The SSA members approved a management recommendation to modify the company’s license, so that the private ferry service will not be required to pay the SSA for passengers it carries on the high-speed Grey Lady during the winter season, when the boatline will not provide high-speed service.

“Without this limited reduction in its license fees, there was a possibility that Hy-Line would no longer be able to provide its high-speed service during the unprofitable winter months,” said the SSA in a management report.

The agreement is for three years and comes with the expectation that the company will not ask for any further modifications to either of its license fee schedules on its Vineyard and Nantucket routes.

The SSA’s enabling legislation requires companies that transport freight, passengers, or autos in vessels of a certain tonnage from the Massachusetts mainland to be licensed by the authority. License fees are intended to mitigate the boatline’s losses to private competitors, particularly during the lucrative summer months when authority profits are counted on to offset winter losses.

Without winter payments, the SSA estimates that Hy-Line will pay between $325,000 and $550,00 in fees for 2009, depending on the number of passengers it carries.

Marc Hanover, Vineyard SSA member, said he agreed to go along with the proposal, for several reasons.

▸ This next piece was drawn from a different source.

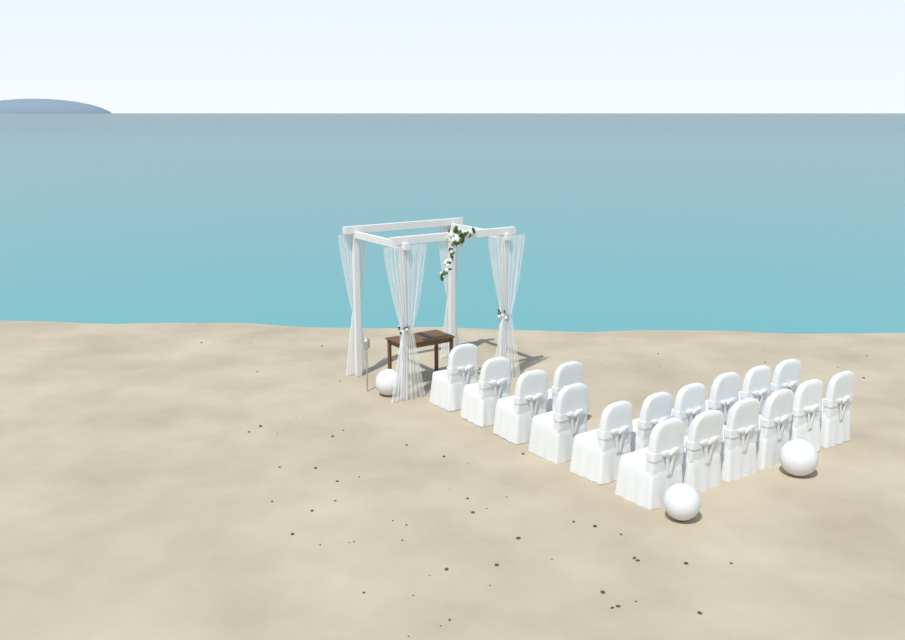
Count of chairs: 17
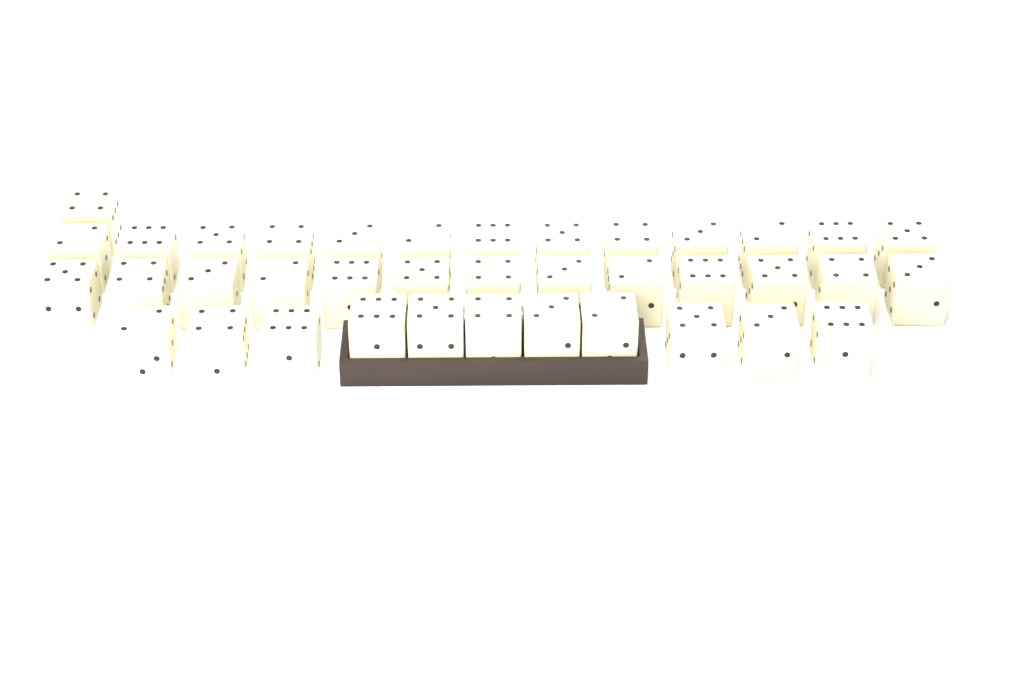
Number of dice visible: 38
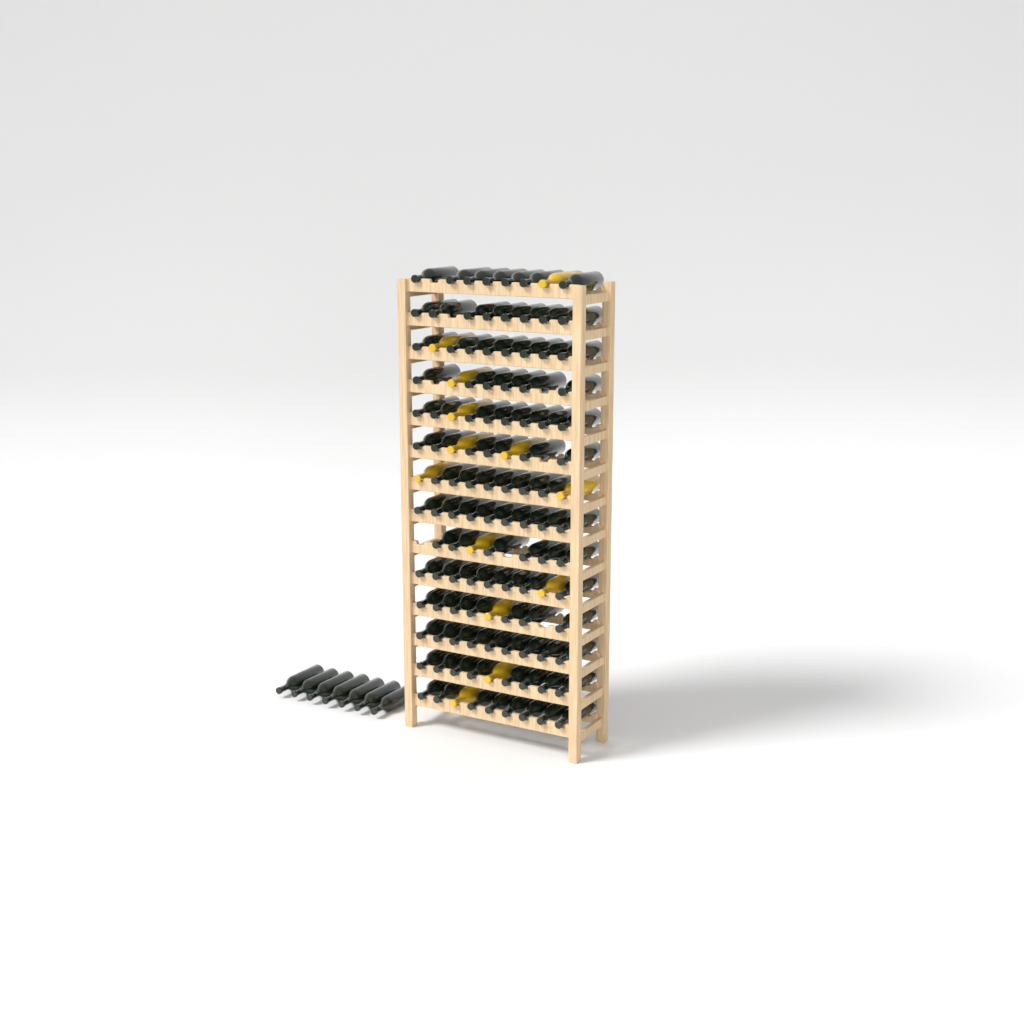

Winter service is maintained, the Nantucket member supported it, and it allows the SSA to reduce operational wear on its own high-speed vessel, the Iyannough.

“The good part of it for the Steamship Authority is we don’t have to beat up our boat,” said Mr. Hanover. “If we carried all the passengers for those three months we would still lose more than $200,000.”

Any savings realized on the Nantucket route would be good news for that island’s ratepayers. SSA fares are calculated to pay for the costs of service on each route. Less Nantucket traffic means fewer ratepayers to pick up the costs of service, and the news is not good.

In a report on year-end 2008 traffic statistics, management reported that Nantucket saw decreases from 2007 levels in passenger traffic (off 5.7 percent), autos (3.1 percent) and trucks (7.6 percent).

By contrast, Vineyard 2008 traffic levels remained relatively stable when compared to the previous year. Passenger traffic was up 1.4 percent, auto traffic was up 0.3 percent, and truck traffic was up 0.1 percent.

In other business, the SSA reported that the Oak Bluffs terminal reconstruction project is on schedule. The second phase of construction is expected to be completed by the end of April.

The board also approved payments for design services for phase three, which will include the construction of a new covered passenger walkway to the pier, a passenger waiting deck attached to the back of the terminal, site improvements to the Seaview Avenue pick-up/drop-off area and extensive renovations and modifications to the terminal building.